__ABOUT THIS EXERCISE__: According to the article below on the Probuphine implant, how long do the implanted rods provide slow release of the drug?

Kyle Kampman, a psychiatry professor at the University of Pennsylvania who oversaw another site, said a major advantage was avoiding the daily choice of continuing treatment or getting high. The implanted drug, which contains enough opioid to keep users from going into withdrawal, cannot be diverted for street sales, he said.

Critics have dismissed it as no better than what is available now, usually sold as Suboxone.

The FDA rejected the implant in 2013, mainly for a lack of evidence of its effectiveness. The latest clinical trial was limited to patients already stable in recovery. Those data led an advisory committee in January to vote 12-5 for approval, saying the implant was about as effective as the oral version.

Behshad Sheldon, Braeburn's president and CEO, said in an interview shortly before Thursday's approval that the implant had significant advantages over current versions of the drug. A key one is overdose protection.

Maintenance buprenorphine allows patients to do the long-term behavioral work that is necessary to sustain recovery.

But the temptation to skip a daily dose and do heroin one more time remains even as the body's tolerance declines, creating conditions for an overdose.

"You don't know if a year from now, they are going to break up with a boyfriend and then slip and make a mistake and then die," Sheldon said.

More than 28,000 Americans died of opioid overdoses - prescription painkillers or heroin - in 2014, according to the latest federal data. The vast majority were not in treatment at the time, but the period immediately following abstinence - typically release from prison or rehab - is known to be high risk.

"Opioid abuse and addiction have taken a devastating toll on American families. We must do everything we can to make new, innovative treatment options available that can help patients regain control over their lives," FDA Commissioner Robert M. Califf said in a statement Thursday. "Today's approval provides the first-ever implantable option to support patients' efforts to maintain treatment as part of their overall recovery program."

The FDA said Probuphine should be used as part of a complete treatment program that includes counseling and psychosocial support.

Braeburn, which is financed largely by the New York-based venture fund Apple Tree Partners, has weekly and monthly injections of buprenorphine in clinical trials.

Probuphine, which uses new technology licensed from Titan Pharmaceuticals of San Francisco, consists of four one-inch-long rods that are implanted under the skin on the inside of the upper arm, providing slow release for six months. It is pronounced Pro-BYOO-feen, for "providing buprenorphine."

__ENTRIES PROVIDED__:
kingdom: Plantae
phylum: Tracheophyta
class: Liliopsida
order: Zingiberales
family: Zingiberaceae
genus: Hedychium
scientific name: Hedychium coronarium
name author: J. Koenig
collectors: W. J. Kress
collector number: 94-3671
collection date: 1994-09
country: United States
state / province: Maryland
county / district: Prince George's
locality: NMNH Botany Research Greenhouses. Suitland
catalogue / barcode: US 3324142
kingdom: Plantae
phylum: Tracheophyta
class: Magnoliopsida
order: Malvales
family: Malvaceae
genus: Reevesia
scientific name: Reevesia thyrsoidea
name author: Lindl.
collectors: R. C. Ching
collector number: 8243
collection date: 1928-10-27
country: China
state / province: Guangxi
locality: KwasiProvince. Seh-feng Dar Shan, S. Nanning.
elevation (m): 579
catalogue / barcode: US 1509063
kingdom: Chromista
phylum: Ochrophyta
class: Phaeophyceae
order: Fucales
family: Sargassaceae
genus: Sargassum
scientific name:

__ANSWER FOR THE TASK__: Six months.